The United Nations has declared famine in five areas in southern Somalia, including the capital of Mogadishu.
The human catastrophe was triggered by the worst drought in more than half a century and compounded by decades of conflict, high inflation and increasing global food and fuel prices.
In all, about 12 million people in the Horn of Africa region need assistance; Somalia is the worst hit.
Originally built for less than 100,000 people, the Dadaab refugee complex now houses more than 400,000, while tens of thousands more cling to its edges.

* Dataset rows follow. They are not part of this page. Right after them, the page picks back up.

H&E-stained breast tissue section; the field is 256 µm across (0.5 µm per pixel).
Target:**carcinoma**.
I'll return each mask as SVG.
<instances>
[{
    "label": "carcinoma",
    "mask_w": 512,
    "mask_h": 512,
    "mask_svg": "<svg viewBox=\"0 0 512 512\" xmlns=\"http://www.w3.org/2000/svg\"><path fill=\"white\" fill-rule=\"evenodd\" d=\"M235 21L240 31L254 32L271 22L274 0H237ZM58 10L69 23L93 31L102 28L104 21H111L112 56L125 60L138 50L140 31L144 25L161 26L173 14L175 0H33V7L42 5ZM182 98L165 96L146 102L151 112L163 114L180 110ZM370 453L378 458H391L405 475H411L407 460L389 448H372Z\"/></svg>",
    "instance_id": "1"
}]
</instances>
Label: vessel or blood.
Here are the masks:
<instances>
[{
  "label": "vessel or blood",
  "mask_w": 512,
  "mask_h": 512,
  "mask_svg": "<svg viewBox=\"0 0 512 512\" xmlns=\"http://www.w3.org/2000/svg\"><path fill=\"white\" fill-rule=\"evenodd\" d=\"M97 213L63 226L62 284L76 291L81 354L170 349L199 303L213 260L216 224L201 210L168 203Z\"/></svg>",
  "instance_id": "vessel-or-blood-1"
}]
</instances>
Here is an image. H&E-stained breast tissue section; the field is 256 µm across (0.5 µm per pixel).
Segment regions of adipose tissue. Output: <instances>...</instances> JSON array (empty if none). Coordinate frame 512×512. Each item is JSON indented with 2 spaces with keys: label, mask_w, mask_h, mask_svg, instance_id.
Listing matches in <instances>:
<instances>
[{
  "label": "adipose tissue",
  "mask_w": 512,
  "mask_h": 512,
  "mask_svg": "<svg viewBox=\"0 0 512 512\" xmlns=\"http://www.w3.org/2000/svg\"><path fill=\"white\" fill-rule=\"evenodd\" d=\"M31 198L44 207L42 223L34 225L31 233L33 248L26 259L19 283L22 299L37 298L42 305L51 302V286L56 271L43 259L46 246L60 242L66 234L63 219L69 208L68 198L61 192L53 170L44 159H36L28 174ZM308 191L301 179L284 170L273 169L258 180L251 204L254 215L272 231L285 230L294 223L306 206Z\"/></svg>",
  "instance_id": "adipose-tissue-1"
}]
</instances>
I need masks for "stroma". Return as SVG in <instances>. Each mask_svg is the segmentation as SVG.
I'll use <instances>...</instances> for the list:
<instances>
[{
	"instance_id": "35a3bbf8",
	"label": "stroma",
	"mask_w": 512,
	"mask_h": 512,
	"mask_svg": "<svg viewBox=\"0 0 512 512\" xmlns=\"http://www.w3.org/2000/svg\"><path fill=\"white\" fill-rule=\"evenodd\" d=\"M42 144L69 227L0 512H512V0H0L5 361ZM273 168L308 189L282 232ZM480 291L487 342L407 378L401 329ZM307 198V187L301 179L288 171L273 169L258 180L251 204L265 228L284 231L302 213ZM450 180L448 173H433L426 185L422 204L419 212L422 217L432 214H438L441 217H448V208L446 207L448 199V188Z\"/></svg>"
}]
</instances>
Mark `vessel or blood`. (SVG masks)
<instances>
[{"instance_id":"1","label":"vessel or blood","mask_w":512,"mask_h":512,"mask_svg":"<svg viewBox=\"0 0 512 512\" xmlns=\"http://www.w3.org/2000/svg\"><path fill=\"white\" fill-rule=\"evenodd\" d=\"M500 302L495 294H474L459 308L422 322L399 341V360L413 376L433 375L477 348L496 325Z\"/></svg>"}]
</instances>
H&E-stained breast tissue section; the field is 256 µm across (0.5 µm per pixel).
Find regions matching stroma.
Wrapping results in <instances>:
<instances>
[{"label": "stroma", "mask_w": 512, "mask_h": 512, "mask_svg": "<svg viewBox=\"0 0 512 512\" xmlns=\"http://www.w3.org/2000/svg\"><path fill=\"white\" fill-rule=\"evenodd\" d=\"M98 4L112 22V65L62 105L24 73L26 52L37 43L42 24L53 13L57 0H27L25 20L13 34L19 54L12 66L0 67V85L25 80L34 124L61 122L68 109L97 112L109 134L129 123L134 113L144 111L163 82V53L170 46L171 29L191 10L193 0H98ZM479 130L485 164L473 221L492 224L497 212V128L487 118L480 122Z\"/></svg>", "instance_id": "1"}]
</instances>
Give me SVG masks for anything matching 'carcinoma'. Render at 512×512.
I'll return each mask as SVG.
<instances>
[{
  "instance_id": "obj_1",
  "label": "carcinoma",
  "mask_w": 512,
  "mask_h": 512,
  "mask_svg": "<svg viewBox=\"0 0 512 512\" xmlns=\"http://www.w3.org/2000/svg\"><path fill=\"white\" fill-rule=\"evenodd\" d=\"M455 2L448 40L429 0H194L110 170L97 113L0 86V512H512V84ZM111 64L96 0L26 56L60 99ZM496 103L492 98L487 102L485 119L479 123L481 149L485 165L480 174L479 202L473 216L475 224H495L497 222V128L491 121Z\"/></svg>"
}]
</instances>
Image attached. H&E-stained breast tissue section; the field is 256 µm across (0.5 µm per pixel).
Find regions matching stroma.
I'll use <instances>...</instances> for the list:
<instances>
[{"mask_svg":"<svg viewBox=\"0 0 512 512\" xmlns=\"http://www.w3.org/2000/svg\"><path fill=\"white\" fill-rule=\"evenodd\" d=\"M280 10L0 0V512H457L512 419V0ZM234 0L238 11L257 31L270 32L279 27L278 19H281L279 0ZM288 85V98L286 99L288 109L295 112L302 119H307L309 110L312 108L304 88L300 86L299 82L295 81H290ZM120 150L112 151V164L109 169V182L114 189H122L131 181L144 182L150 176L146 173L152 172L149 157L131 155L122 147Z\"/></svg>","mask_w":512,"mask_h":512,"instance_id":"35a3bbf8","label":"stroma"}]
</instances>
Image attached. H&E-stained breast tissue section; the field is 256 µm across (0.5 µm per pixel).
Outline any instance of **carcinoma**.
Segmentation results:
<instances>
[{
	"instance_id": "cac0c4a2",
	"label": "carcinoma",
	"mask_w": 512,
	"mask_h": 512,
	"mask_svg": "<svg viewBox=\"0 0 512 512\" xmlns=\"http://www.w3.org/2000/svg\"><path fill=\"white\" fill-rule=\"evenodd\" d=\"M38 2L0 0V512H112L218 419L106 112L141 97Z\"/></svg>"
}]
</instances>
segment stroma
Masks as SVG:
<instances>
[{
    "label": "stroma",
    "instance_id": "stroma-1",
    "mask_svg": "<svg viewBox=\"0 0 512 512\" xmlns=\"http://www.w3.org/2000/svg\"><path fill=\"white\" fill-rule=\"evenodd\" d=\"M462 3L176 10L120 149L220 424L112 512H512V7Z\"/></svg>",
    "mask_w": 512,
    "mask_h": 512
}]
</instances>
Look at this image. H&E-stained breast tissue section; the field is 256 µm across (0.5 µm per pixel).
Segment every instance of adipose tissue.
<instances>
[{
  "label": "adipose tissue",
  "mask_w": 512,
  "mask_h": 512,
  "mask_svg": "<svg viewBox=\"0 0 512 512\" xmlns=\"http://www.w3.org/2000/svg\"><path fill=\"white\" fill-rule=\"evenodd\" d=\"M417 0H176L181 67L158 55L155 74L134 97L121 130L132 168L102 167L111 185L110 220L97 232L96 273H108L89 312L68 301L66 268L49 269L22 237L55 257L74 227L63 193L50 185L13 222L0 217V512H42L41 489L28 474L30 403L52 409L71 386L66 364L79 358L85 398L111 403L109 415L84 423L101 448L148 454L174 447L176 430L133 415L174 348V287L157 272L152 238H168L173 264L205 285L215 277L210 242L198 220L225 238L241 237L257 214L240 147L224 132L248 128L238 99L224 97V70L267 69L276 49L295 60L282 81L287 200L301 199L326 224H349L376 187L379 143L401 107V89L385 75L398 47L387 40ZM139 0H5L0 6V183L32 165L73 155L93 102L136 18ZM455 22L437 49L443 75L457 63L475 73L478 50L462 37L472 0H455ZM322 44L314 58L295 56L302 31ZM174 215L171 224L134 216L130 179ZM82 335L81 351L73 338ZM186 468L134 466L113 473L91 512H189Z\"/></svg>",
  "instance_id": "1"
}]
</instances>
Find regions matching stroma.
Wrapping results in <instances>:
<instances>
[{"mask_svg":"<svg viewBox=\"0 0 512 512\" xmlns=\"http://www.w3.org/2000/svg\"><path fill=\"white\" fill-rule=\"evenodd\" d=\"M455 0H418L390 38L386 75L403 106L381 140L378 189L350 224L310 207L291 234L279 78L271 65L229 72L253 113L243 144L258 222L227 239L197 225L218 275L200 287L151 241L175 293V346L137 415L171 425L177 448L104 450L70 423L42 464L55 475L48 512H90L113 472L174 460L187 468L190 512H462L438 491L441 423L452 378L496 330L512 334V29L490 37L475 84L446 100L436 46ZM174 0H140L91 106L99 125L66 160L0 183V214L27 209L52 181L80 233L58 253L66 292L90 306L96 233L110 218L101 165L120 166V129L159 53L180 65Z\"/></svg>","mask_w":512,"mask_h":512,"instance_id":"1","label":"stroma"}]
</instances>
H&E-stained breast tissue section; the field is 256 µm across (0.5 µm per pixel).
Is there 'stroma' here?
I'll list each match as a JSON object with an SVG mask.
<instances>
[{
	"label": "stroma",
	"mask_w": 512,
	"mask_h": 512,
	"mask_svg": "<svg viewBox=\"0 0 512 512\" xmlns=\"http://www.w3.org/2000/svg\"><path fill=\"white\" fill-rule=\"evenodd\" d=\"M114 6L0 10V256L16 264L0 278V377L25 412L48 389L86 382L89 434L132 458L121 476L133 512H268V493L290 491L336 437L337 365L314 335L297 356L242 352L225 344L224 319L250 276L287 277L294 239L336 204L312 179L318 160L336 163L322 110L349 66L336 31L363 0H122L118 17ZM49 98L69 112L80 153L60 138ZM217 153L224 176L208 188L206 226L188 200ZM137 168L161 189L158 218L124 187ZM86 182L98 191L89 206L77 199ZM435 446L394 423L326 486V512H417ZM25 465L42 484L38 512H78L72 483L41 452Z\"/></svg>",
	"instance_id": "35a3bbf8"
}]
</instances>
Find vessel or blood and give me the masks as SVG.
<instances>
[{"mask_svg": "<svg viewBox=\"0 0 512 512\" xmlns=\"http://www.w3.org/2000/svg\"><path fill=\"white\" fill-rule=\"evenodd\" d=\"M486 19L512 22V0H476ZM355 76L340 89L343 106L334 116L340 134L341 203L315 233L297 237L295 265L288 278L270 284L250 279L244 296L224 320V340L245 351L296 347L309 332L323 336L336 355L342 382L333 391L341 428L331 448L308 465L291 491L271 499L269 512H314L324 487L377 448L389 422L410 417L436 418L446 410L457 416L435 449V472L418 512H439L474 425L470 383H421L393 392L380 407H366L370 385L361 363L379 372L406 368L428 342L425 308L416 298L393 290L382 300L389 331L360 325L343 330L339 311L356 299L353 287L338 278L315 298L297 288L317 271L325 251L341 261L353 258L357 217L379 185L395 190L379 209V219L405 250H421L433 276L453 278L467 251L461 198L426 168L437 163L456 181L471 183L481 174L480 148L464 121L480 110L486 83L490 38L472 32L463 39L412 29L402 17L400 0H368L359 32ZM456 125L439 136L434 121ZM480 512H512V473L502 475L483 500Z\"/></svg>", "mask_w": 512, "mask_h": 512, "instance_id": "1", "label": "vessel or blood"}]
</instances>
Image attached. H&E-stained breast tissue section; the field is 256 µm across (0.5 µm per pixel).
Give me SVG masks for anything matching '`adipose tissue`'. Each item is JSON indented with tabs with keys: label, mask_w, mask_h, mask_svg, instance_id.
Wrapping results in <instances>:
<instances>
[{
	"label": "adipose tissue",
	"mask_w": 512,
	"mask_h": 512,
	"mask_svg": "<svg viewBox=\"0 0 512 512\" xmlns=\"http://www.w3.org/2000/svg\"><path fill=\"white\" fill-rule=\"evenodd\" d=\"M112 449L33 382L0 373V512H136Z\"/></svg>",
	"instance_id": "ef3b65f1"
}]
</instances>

Many of the children who arrive at the camp are severely malnourished, according to relief workers. Some have spent weeks on the road with their mothers, walking at night to avoid the heat, braving dust and dirt storms.
Extra beds have been added to the children's ward of a hospital, run by the International Rescue Committee.
A six-month old, suffering from diarrhea and vomiting, weighs six pounds. He should be twice that.
A listless, four-year-old girl is fed what looks to be fortified milk from a plastic mug; a hand props up her head. Still, they are the lucky ones, says CNN's Sanjay Gupta. About 29,000 children have died in the last month, according to U.N. estimates. And many who are sick will never recover.
One such girl was Sarah. Her father, Aden Ibrahim, buried her body beneath the desert floor some two weeks ago. She was four.
"She needed more help," Ibrahim said then. "We have not been given enough help because we have been given flour and maize only -- and a child who is sick will not get better on flour and maize."
The U.N.'s refugee agency is calling for more private and government donations for emergency operations in the Horn of Africa, warning that a lack of funds threatens future aid.
The aid organization says it needs $145 million to cover operations through the end of the year, adding that it has received 45% of that amount so far.
CNN correspondent David McKenzie recently revisited Ibrahim, who is now confined to his bed inside a makeshift tent.
"I haven't been able to do anything since I saw you last," said Ibrahim, weakened by fever and coughing fits. "All I can do is lie in bed with my son."